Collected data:
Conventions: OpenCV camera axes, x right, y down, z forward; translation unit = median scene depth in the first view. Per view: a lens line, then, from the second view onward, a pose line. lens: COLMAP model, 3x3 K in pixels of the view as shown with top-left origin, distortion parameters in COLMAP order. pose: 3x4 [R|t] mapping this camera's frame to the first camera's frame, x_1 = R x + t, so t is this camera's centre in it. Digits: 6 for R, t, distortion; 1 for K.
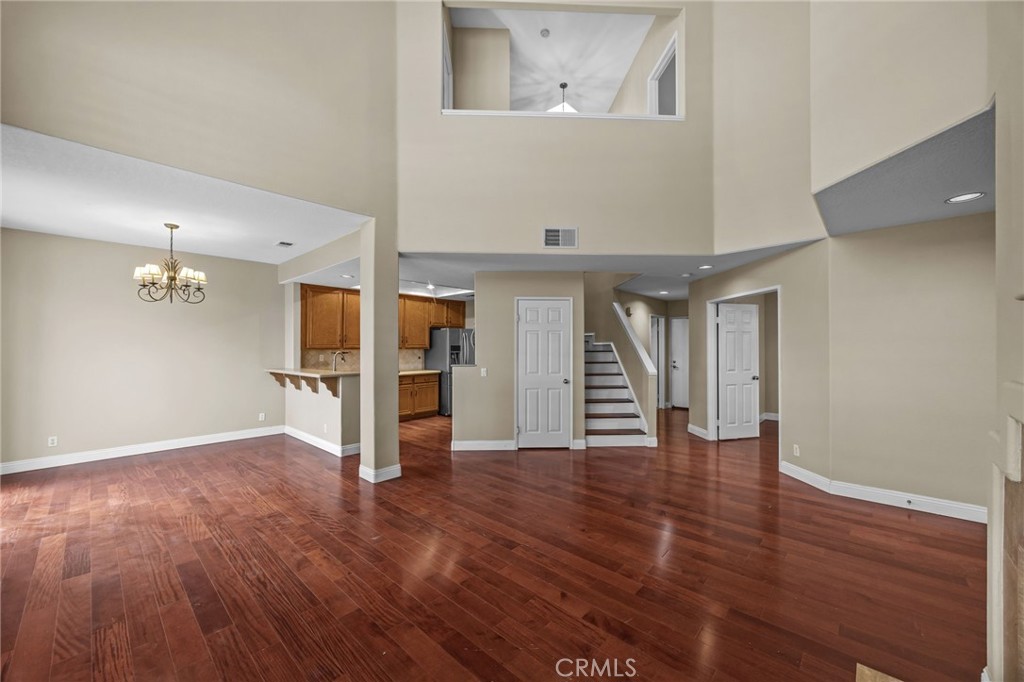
lens RADIAL K [[391.3, 0, 512.6], [0, 391.3, 343.6], [0, 0, 1]] dist [-0.003261, -0.000080]
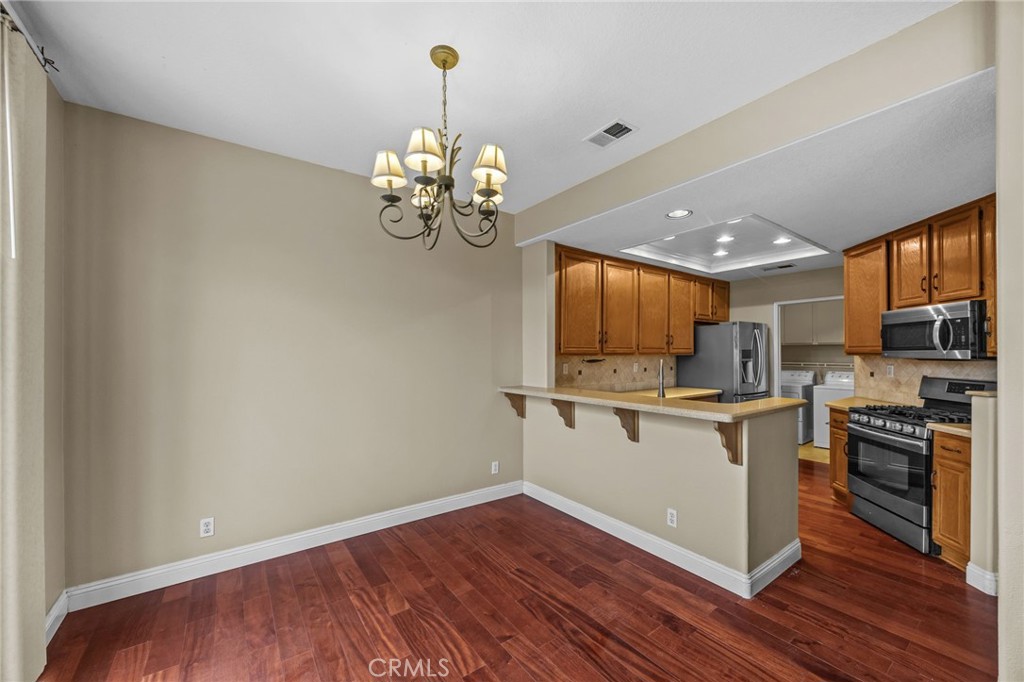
lens RADIAL K [[395.3, 0, 513.4], [0, 395.3, 350.0], [0, 0, 1]] dist [0.000097, 0.000008]
pose [[0.980849, 0.001628, -0.194765, -0.575313], [-0.001105, 0.999995, 0.002796, 0.006279], [0.194769, -0.002527, 0.980846, 0.477622]]
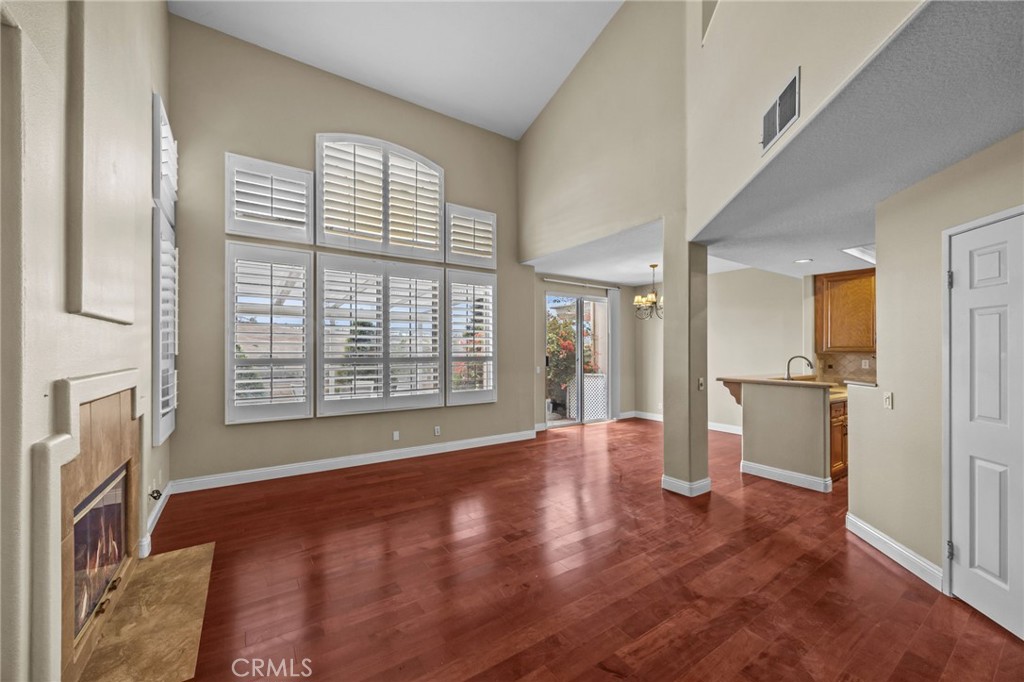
lens RADIAL K [[388.9, 0, 506.2], [0, 388.9, 345.3], [0, 0, 1]] dist [-0.001961, 0.000413]
pose [[-0.230738, -0.009589, -0.972969, 0.528479], [0.008363, 0.999895, -0.011837, 0.004212], [0.972980, -0.010868, -0.230633, 0.637952]]
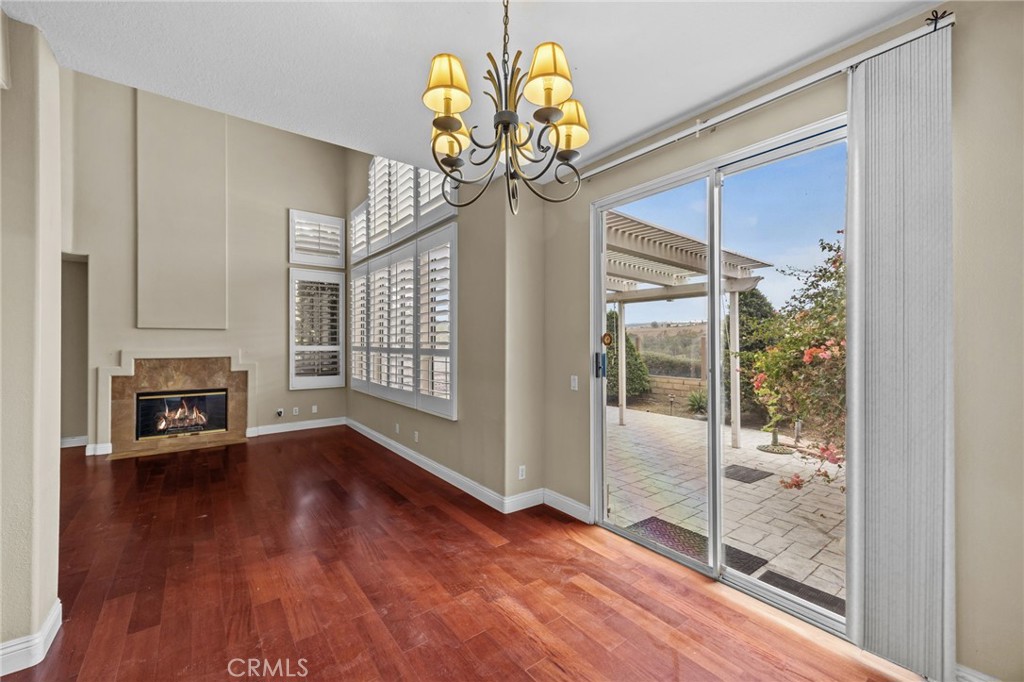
lens RADIAL K [[406.7, 0, 512.0], [0, 406.7, 341.0], [0, 0, 1]] dist [0.000052, 0.000044]
pose [[-0.985105, 0.002390, 0.171936, -0.739564], [0.000809, 0.999957, -0.009268, 0.013935], [-0.171951, -0.008991, -0.985064, 1.050159]]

**Work instruction:** Please rename "median scene depth" to "mean scene depth" throughout the listing above and write it out again with everything else unchanged. Leave the pictures out.

**Expected answer:**
Conventions: OpenCV camera axes, x right, y down, z forward; translation unit = mean scene depth in the first view. Per view: a lens line, then, from the second view onward, a pose line. lens: COLMAP model, 3x3 K in pixels of the view as shown with top-left origin, distortion parameters in COLMAP order. pose: 3x4 [R|t] mapping this camera's frame to the first camera's frame, x_1 = R x + t, so t is this camera's centre in it. Digits: 6 for R, t, distortion; 1 for K.
lens RADIAL K [[391.3, 0, 512.6], [0, 391.3, 343.6], [0, 0, 1]] dist [-0.003261, -0.000080]
lens RADIAL K [[395.3, 0, 513.4], [0, 395.3, 350.0], [0, 0, 1]] dist [0.000097, 0.000008]
pose [[0.980849, 0.001628, -0.194765, -0.575313], [-0.001105, 0.999995, 0.002796, 0.006279], [0.194769, -0.002527, 0.980846, 0.477622]]
lens RADIAL K [[388.9, 0, 506.2], [0, 388.9, 345.3], [0, 0, 1]] dist [-0.001961, 0.000413]
pose [[-0.230738, -0.009589, -0.972969, 0.528479], [0.008363, 0.999895, -0.011837, 0.004212], [0.972980, -0.010868, -0.230633, 0.637952]]
lens RADIAL K [[406.7, 0, 512.0], [0, 406.7, 341.0], [0, 0, 1]] dist [0.000052, 0.000044]
pose [[-0.985105, 0.002390, 0.171936, -0.739564], [0.000809, 0.999957, -0.009268, 0.013935], [-0.171951, -0.008991, -0.985064, 1.050159]]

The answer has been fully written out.